In Social Security in 1940 there were 159.4 workers paying into the system for every beneficiary taking out. In 2013 that ratio was 2.8 to 1! You don't have to believe me here is the link.
https://www.ssa.gov/history/ratios.html
You can also take out far more then you put in. The case of Ida May Fuller.
“
Ida May Fuller worked for three years under the Social Security program. The accumulated taxes on her salary during those three years was a total of $24.75. Her initial monthly check was $22.54. During her lifetime she collected a total of $22,888.92 in Social Security benefits. ..”
There have been tens of thousands of Ida May Fullers. My father who lived until his late 90s calculated when he would be a drag on the system. I remember him giving me an ironic laugh and saying " I'm now stealing from the government!". Again, you don't have to believe me here is the SSA link.
https://www.ssa.gov/history/briefhistory3.html#idamay
Note: Mandatory Spending Consumes 77% of Budget by FY 2023 of a $6 trillion budget.
Major entitlements alone (Social Security, Medicare, and Medicaid) will comprise half of the entire budget by 2023. Medicaid will grow the fastest by 96 percent, followed by Social Security (75 percent) and Medicare (72 percent). In 2022 Social Security is 21% of the total budget.
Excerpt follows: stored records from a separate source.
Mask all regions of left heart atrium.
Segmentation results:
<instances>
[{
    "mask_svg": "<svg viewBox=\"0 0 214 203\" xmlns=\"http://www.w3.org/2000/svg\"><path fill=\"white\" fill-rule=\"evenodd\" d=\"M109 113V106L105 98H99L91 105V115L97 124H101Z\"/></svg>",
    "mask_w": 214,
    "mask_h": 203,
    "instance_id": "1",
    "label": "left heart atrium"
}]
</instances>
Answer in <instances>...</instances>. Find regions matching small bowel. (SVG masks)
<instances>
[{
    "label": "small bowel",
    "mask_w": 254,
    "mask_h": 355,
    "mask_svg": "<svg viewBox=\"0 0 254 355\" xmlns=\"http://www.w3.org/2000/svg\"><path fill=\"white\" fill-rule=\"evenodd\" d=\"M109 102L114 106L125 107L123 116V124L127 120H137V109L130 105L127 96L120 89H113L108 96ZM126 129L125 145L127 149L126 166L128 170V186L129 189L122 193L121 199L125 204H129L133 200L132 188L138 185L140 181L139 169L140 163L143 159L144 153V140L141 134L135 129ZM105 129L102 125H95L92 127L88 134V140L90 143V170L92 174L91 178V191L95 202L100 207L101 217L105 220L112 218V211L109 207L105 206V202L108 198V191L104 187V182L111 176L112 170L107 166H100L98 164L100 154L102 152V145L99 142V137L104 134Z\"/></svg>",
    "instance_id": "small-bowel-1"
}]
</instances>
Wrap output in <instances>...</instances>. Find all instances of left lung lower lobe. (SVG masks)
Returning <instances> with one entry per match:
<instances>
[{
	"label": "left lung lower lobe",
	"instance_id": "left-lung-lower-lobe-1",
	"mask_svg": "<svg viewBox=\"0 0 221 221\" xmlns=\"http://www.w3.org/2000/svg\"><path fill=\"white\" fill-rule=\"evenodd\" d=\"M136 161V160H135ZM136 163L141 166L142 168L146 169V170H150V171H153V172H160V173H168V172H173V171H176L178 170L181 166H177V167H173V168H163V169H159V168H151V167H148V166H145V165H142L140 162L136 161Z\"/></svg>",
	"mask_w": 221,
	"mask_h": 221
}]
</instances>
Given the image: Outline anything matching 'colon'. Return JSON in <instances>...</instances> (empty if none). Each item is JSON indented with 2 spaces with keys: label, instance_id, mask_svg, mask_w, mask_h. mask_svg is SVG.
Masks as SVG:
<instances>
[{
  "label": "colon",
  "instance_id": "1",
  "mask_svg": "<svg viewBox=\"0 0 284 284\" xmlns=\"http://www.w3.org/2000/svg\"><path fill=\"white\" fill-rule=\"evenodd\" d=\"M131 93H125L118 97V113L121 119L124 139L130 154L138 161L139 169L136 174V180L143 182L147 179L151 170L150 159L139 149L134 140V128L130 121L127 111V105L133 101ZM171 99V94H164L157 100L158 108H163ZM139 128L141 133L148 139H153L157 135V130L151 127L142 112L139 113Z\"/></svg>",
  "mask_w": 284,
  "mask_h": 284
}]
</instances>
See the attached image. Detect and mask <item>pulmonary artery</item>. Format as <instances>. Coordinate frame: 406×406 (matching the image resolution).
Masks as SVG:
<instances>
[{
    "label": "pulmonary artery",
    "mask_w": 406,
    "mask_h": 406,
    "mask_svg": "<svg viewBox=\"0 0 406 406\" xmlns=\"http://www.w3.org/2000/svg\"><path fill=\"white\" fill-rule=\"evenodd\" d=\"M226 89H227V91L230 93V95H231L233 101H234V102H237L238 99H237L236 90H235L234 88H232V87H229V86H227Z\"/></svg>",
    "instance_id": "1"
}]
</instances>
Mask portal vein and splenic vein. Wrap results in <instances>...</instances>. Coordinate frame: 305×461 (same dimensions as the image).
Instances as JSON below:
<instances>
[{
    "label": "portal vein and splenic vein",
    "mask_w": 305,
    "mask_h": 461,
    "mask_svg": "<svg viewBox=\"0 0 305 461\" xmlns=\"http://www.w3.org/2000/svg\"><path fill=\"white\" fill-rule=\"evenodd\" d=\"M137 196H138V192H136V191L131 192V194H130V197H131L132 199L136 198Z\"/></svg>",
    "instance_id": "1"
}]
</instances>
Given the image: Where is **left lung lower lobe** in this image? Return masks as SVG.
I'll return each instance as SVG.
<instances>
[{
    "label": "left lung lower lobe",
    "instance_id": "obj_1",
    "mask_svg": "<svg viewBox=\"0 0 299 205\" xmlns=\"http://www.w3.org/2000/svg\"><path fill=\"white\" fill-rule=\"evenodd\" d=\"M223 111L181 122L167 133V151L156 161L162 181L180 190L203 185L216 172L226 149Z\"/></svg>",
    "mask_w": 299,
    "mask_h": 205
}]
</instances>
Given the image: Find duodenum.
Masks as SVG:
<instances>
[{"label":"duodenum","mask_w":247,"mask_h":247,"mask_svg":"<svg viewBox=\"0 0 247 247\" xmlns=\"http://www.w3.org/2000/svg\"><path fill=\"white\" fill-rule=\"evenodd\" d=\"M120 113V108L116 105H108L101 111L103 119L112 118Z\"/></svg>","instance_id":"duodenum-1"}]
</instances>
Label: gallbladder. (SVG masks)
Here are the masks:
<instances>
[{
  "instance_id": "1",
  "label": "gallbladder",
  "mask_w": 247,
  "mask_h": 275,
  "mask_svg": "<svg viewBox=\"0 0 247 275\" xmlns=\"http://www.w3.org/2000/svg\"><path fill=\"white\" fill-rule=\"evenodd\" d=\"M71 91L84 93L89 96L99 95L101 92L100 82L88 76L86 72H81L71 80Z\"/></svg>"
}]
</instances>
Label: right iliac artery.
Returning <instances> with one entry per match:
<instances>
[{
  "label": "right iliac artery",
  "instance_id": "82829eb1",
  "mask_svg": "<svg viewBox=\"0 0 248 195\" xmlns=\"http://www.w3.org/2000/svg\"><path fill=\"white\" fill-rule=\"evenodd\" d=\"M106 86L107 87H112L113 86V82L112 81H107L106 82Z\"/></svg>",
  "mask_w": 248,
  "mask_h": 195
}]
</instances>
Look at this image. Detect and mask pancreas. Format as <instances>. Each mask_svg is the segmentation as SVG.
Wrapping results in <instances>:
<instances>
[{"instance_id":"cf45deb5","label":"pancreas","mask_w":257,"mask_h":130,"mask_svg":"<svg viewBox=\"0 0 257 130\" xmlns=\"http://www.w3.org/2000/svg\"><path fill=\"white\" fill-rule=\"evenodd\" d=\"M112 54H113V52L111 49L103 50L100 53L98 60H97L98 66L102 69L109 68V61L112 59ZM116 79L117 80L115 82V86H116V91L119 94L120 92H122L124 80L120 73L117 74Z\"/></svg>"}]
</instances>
Everything you described falls under discretionary spending. And it's nowhere near the totality of that, in other words nearly insignificant! The politicians particularly the demagogic Rat ones want to keep us focused on the insignificant part of the problem. Much easier than thinking hard and coming up with a plan that financially harms no current beneficiaries and gets us out of this financial mess. (Chile did it! Why can't we?) If we don't the Cloward-Piven dream of financially collapsing us will come true!
How old are you?
I would say the first point of change is to stop putting people on the SS programs who have never paid into them. ALL OF THEM.
The next point is the G is running a 2 trillion deficit now. IOW, receipts have to go up or spending down that amount to just break even. IMO, without changes to the entire federal approach, not going to happen by the way, the government will face the equivalent of a chapter 11 reorganization. Everything will be on the table. Keep well armed.
Retired!
That’s all you need to know!
Social Security and Medicare are easily sustainable in the future. All the government needs to do is to develop a novel chimeric virus that selectively kills off old people. Problem solved.